I had no idea how to react, "why?" I asked him, still extremely confused.
"Well I had been planning to go myself anyway, plus I don't think you're truck will be able to make it even halfway there."
"There's nothing wrong with my pick-up." I said sniffing annoyed. I started walking because I remembered that it was raining, and I was still angry with him.
"But will it get you to Seattle without stopping for gas?" He started walking with me again.
"I don't think that's any your concern," I said. Stupid, shiny Volvo-owning bastard.
"The wasting of finite resources is everyone's business, actually."
"Do you want me to be honest with you?"
"Of course," he said, looking curious.
"You're an extremely confusing person. One minute you're practically telling me you don't want to be anywhere near me, and now you're asking me if I want to go to Seattle with you?"
"I told you it was better if we weren't friends," he paused, "not that I didn't want to."

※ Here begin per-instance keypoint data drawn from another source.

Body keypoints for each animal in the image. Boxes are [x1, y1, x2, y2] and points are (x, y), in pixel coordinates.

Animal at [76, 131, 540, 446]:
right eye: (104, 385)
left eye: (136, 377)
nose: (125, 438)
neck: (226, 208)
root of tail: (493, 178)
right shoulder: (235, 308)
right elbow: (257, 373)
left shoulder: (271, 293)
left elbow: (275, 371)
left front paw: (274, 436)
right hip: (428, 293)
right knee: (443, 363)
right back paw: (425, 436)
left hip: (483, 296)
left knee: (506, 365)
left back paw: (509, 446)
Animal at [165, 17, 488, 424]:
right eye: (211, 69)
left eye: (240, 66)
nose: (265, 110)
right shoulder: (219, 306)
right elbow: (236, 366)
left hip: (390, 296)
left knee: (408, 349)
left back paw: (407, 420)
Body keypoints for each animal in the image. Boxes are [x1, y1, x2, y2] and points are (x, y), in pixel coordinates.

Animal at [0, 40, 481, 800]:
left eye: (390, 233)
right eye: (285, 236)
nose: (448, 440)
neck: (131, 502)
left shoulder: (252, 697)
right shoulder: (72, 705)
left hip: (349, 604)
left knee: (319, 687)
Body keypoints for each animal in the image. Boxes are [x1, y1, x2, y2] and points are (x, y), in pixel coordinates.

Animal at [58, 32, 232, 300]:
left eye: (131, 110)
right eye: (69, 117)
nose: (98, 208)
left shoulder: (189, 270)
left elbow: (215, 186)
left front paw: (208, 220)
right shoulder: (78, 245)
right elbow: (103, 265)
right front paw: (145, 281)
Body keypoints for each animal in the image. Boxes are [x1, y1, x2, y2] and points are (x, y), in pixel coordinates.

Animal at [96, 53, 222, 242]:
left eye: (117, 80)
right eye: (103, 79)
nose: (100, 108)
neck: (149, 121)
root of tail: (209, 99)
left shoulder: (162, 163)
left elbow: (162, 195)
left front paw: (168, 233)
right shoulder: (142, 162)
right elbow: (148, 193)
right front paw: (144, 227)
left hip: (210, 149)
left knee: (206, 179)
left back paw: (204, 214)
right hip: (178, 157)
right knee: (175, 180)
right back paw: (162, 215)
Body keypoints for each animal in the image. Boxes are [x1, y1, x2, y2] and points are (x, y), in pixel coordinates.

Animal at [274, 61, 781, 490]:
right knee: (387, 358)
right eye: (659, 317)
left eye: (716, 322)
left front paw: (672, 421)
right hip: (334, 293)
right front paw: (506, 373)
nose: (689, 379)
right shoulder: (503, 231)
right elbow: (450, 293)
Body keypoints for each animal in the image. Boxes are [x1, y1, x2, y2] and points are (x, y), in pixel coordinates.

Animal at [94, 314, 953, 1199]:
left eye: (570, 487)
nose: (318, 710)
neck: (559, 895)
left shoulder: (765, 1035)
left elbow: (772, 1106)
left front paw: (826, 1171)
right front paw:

"Oh, thank you, now I understand." I said, sarcastically. I was seriously starting to question his sanity. I realized we had stopped walking, it was easier to see his face now since we were standing under the cafeteria roof, not that, that helped my clarity of thought.
"I mean.. It would be better for you if we weren't friends," he explained. "But I'm tired of trying to stay away from you, Kurt." His voice was intense, his eyes smoldering.
For a few seconds I forgot how to breath, forgot my own name.
"So, would you want to accompany me to Seattle?" He asked, his voice still smoldering.
Since my IQ had just scooped to zero, I just nodded, hoping I didn't look like a total moron.
He smiled briefly at me, but then turned serious again.
"I meant it though, you really should stay away from me," he warned. "I'll see in Biology, Kurt.
He turned away and began walking towards the entry.
I was staring after him, my mind still blank. I had no idea what had just happened and I had no idea how I felt about it. At least he hadn't been angry, but there was something about the seriousness in his voice that made me wonder if he was hiding something.